Shai Kremer
Infected Landscape
Le travail sur les territoires occupés de Palestine de Shai Kremer, étalé sur une dizaine d’années, concentre une extrême densité de représentation, afin de nous décrire ces paysages, comme l’on dit: «d’après la bataille». Les évènements concernés, pour la plupart ont déjà eu lieu, survivent les traces visibles qui polluent ces territoires ancestraux, champs d’oliviers dévastés afin de créer des zones de non lieu, bâtiments abandonnés, ou anciennes bases détruites, vestiges des postes avancés de l’occupation, maisons individuelles désertées des palestiniens, ou aires militaires brûlées servant de terrains d’exercice comme ce chemin de sable où survivent les pas des marches mécaniques des soldats, espace de sécurité agricole mettant à distance les banlieues suburbaines, toutes nous conduisent «droit au mur», à ces parois de béton infranchissables, sur lesquelles s’écrasent les espérances des habitats naturels.
Cet ensemble de routes, chemins ou pistes qui séparent l’image en deux parties, comme elles divisent les territoires, défigurent arbitrairement les paysages, engendrant alors une forme de vision de désolation active.
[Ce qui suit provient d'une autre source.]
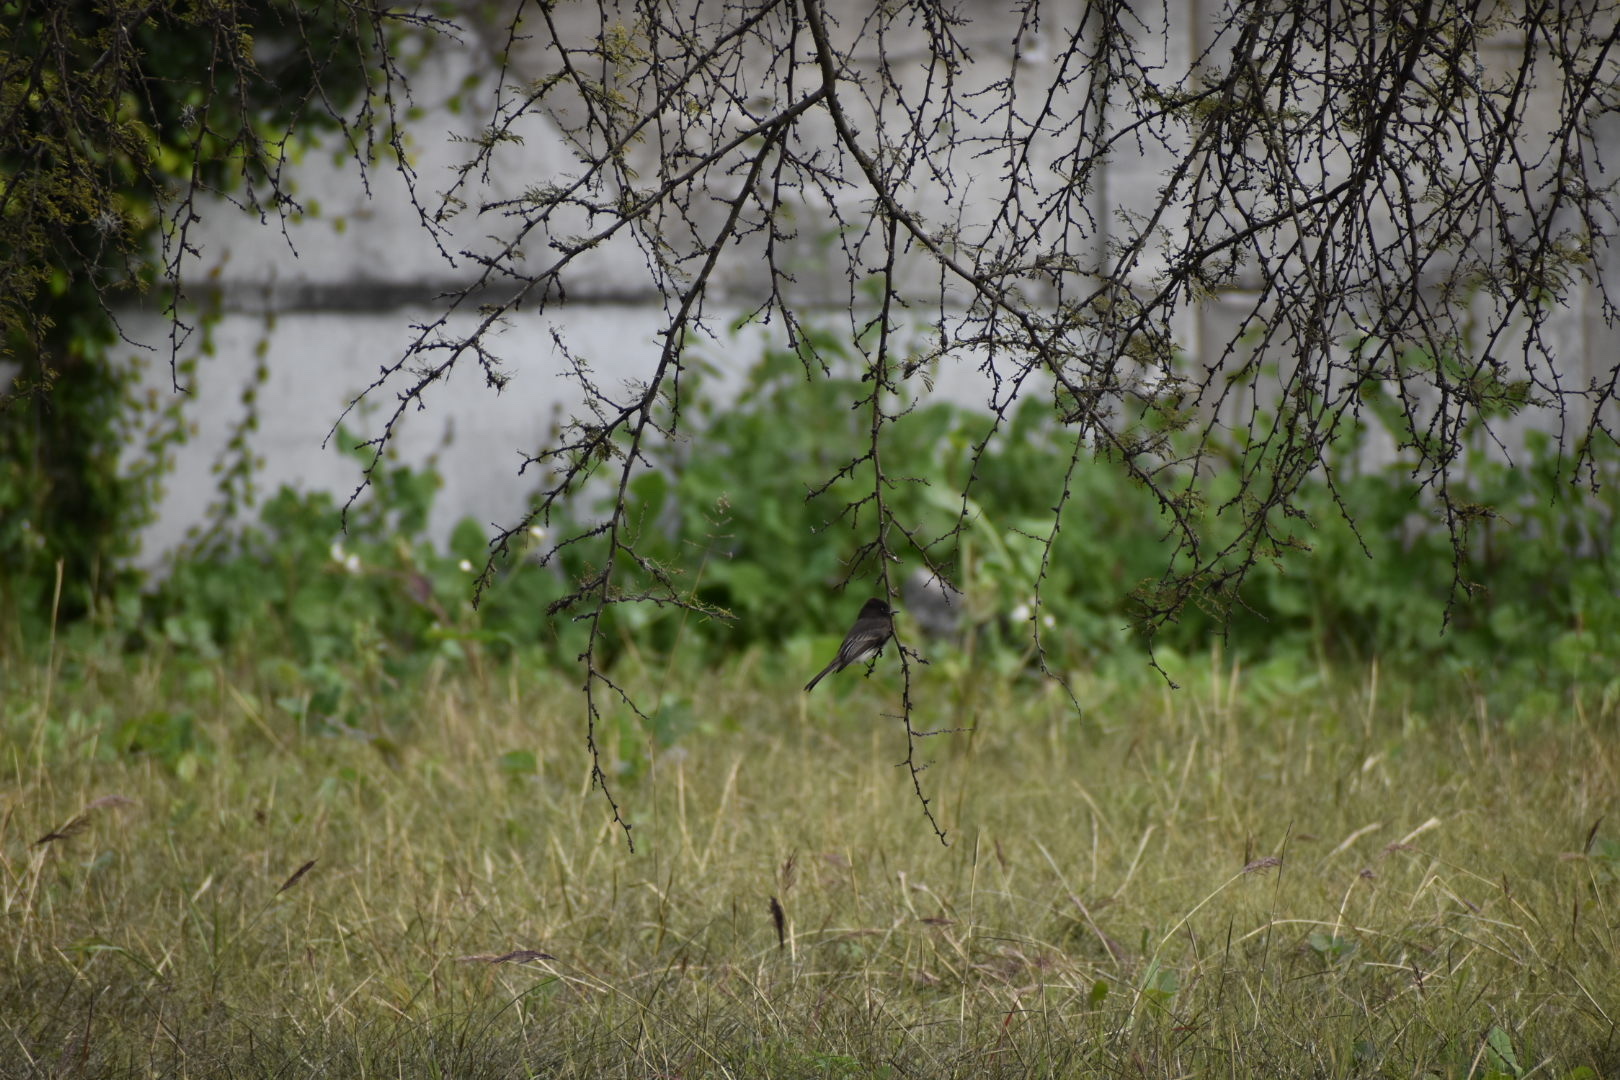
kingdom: Animalia
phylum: Chordata
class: Aves
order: Passeriformes
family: Tyrannidae
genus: Sayornis
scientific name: Sayornis nigricans
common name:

Car l’on y perçoit bien que l’histoire qu’elle recouvre est en route, et ne saurait s’inscrire durablement dans une temporalité tranquille; ce qui créée ce malaise pour nous, spectateur extérieur, inconscient de ces états de fait, malgré la beauté surréelle de leurs descriptions.
L’évocation fût-elle la plus expressive ne remplace jamais la présence du vécu dans le réel, et si elle précipite la réflexion, elle ne nous met jamais au cœur de cette réalité brut et implacable de l’occupation israélienne. Réalité revisitée par l’absence des habitants en question autre qu’une silhouette de femme et d’enfant déambulant en contre jour, dans ce no man’s land.